• _Action item_:
A verbatim repetition of the data below is requested, without images.

• _Recorded information_:
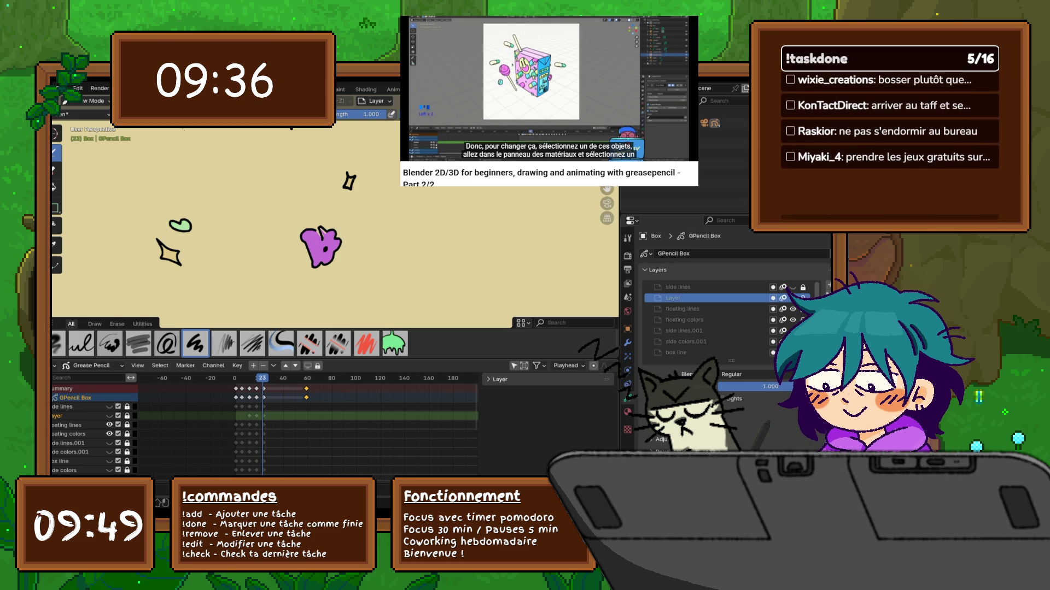
{"action": "scroll", "coordinate": [262, 427], "scroll_direction": "down", "scroll_amount": 4}
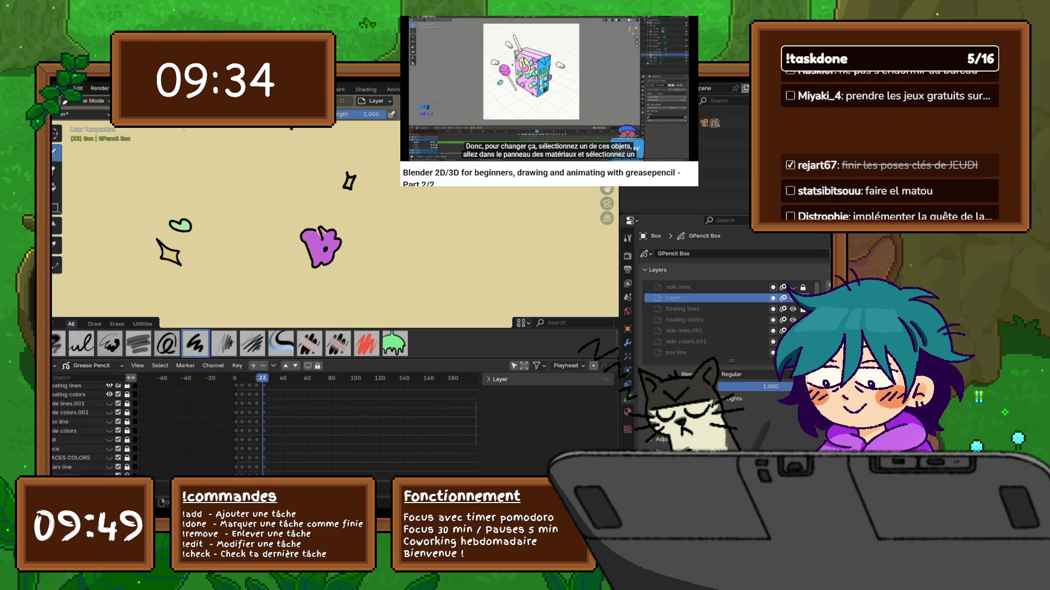
{"action": "scroll", "coordinate": [262, 426], "scroll_direction": "up", "scroll_amount": 4}
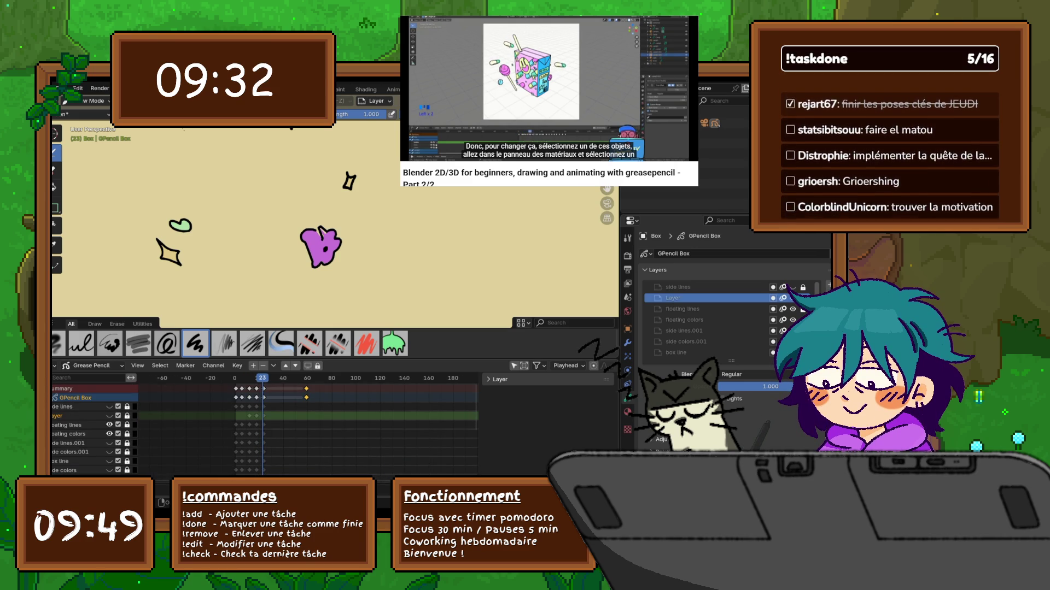
{"action": "left_click", "coordinate": [66, 425]}
{"action": "left_click_drag", "start_coordinate": [127, 425], "coordinate": [126, 433]}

• _Response to the task_:
{"action": "scroll", "coordinate": [262, 427], "scroll_direction": "down", "scroll_amount": 4}
{"action": "scroll", "coordinate": [262, 426], "scroll_direction": "up", "scroll_amount": 4}
{"action": "left_click", "coordinate": [66, 425]}
{"action": "left_click_drag", "start_coordinate": [127, 425], "coordinate": [126, 433]}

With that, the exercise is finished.